To exercise any of these rights, please contact us at [email protected]. We may need to verify your identity before responding to your request. We will respond to your request within a reasonable timeframe, in accordance with applicable laws.

9. Children's Privacy

Our Services are not intended for individuals under the age of 18 (or the relevant age of majority in your jurisdiction). We do not knowingly collect Personal Data from children without verifiable parental consent. If you believe we might have collected information from a child without consent, please contact us immediately at [email protected] so we can take appropriate steps.
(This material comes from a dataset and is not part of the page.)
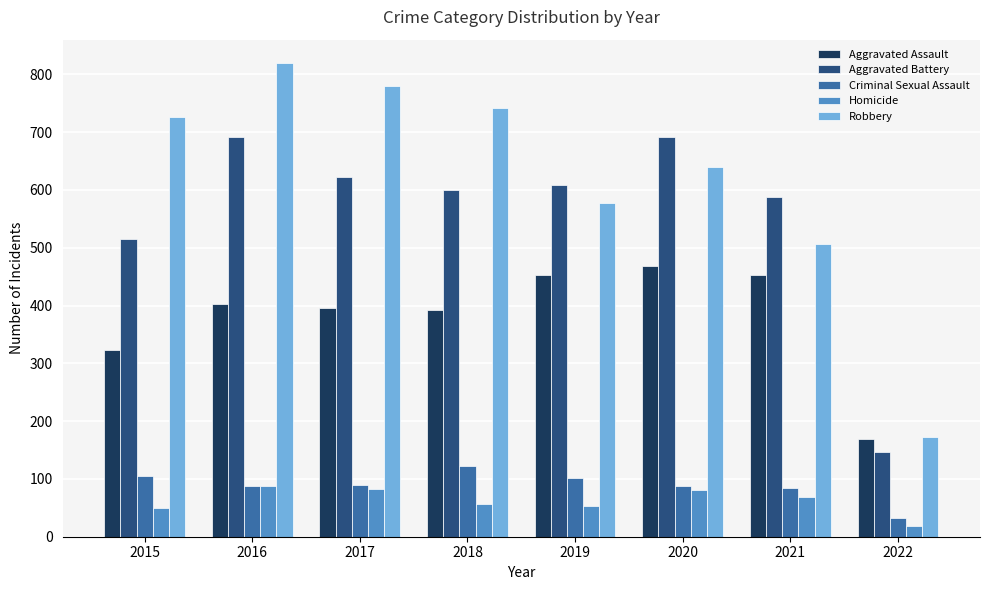

Which series has the widest spread of values?

Robbery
10. Updates to This Policy

We may update Our Privacy Policy from time to time to reflect changes in our practices or for other operational, legal, or regulatory reasons. We will notify You of any significant changes by posting the new Privacy Policy on this page and updating the "Last updated" date. We may also provide notice through the App or via email if appropriate. You are advised to review this Privacy Policy periodically for any changes. Changes to this Privacy Policy are effective when they are posted on this page.

11. Contact Us

If you have any questions about this Privacy Policy or our data practices, please contact at [email protected].